By | November 4, 2014

While this week’s reading demonstrated that “information overload” is hardly a new phenomena, attempts to address this predicament through sophisticated databases and interlinked associations are relatively more modern. From Otlet to Ranganathan, attempts to classify and control knowledge appear to pick up steam in the late nineteenth to the early twentieth century. Looking back on their efforts there is almost a nostalgia for the past and this belief that we could eventually contain and command access to all knowledge in the world. Easy, right?
And yet today Google’s algorithms push us closer to this notion of a “utopia,” where all knowledge is easily retrievable.
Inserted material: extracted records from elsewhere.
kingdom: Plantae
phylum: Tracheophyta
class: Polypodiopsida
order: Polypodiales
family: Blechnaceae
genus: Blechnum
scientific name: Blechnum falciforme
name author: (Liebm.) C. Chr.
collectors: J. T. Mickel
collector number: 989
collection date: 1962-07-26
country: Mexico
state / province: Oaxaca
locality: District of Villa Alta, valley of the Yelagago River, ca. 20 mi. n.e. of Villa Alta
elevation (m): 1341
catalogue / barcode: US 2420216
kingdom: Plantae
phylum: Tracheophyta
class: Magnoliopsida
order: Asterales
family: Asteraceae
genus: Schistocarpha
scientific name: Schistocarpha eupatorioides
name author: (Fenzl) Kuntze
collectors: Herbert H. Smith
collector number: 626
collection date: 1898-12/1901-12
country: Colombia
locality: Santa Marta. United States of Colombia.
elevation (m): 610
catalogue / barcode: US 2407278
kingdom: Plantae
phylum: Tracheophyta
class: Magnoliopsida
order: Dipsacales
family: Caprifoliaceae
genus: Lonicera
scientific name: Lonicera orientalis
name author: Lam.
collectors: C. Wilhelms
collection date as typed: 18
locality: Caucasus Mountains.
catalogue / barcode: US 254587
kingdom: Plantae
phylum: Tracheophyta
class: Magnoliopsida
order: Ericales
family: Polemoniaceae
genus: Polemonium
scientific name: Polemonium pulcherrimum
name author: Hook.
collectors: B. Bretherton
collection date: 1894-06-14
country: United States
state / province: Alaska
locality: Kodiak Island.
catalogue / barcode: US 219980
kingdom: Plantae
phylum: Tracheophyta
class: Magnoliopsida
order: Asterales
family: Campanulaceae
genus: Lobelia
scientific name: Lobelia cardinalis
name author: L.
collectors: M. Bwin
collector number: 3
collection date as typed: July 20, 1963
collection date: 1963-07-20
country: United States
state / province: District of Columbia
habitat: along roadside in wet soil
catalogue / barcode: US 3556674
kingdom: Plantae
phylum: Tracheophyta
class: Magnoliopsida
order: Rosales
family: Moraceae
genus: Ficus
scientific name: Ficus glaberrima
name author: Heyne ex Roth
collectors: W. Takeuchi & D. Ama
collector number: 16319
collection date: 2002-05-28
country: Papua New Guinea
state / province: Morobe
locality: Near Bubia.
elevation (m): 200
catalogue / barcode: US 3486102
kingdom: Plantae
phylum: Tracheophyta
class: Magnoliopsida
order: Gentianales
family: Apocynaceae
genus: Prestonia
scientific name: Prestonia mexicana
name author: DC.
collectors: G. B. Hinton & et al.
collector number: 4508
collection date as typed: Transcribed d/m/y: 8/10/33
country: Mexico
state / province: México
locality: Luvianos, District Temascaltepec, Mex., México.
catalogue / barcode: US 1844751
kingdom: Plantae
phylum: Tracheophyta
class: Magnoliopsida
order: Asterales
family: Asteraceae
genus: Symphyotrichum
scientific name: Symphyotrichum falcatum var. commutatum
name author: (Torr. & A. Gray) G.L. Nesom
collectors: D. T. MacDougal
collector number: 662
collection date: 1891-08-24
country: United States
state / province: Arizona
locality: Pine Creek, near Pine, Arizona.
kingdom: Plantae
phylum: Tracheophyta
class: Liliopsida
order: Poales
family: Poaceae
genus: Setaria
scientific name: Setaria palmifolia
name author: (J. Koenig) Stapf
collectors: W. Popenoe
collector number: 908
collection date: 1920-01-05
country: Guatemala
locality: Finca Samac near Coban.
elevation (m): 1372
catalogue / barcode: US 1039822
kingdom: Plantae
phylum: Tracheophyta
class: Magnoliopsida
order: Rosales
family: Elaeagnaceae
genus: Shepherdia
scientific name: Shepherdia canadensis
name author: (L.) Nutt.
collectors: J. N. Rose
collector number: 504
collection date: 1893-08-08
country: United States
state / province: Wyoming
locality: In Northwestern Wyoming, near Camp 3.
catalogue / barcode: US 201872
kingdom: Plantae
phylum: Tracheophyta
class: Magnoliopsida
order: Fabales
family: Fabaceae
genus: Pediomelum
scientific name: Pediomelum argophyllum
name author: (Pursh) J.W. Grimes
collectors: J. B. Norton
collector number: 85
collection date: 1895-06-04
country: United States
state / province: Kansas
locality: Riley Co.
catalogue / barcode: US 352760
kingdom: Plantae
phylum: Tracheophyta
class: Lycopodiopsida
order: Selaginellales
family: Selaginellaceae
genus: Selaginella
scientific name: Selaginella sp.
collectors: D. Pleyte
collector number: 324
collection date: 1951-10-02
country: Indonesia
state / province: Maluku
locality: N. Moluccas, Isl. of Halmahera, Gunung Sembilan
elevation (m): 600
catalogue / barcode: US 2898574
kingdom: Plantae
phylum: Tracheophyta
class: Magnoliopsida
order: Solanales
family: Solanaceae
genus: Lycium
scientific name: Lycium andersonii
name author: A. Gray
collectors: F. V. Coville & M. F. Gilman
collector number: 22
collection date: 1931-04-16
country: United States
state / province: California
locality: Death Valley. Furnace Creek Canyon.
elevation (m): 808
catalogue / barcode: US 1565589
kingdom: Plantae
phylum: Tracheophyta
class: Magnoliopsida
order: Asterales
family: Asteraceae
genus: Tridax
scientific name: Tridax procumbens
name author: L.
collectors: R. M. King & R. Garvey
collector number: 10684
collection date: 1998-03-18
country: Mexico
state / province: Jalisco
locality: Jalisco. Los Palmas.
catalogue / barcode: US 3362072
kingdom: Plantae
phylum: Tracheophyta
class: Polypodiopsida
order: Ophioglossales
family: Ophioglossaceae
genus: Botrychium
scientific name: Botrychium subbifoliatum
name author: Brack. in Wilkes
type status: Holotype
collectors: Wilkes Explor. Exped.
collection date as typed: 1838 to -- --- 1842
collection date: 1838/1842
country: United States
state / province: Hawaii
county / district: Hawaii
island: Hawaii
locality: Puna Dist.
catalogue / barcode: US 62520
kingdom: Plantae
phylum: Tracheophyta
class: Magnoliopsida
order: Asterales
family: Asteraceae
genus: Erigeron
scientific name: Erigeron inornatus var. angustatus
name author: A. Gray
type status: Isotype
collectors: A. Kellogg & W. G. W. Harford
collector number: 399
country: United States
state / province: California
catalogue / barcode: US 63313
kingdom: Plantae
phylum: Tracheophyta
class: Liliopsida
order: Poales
With the emergence of concepts like the semantic web we can theoretically create machines that learn to think, “as we may think.” For anyone who has ever googled something extraordinarily ridiculous or extremely specific (e.g. “adverbs that begin with the letter de,” “birthday presents for a thirty-year-old food snob” or “how do I figure out my life’s purpose?”), it’s clear that Google has become highly sophisticated in the ways it interprets search queries and suggests information.
And yet, the underpinnings of their algorithms and search structures are somewhat of a “black box” for most individuals. It seems that in many ways, we are becoming less cognizant of the underlying epistemological infrastructures. As Michel Foucault notes, when we consider classification systems we must ask, “What is the ground on which we are able to establish the validity of this classification with complete certainty? On what ‘table,’ according to what grid of identities, similitudes, analogies, have we become accustomed to sort out so many different and similar things?”
Even as the web creates “useful trails” in the vast array of information, I wonder how we can all become more active agents in seeing the artificiality, permeability, and even missed potentialities of our new “search-based” culture. Rather than delegating intellectual authority to “smart machines,” is there a future scenario in which we can develop technology that doesn’t simply simulate but can also stimulate new thought.

One thought on “Because the database told me so, thoughts on changing classification systems

  1. shannon Post author

    Yes! Just as we need to critically investigate these underlying epistemological infrastructures — which shape the “archive” of thinkable thoughts and inform “as we may think” — we also need to consider what intellectual actions are implied in search, storage, memory, etc.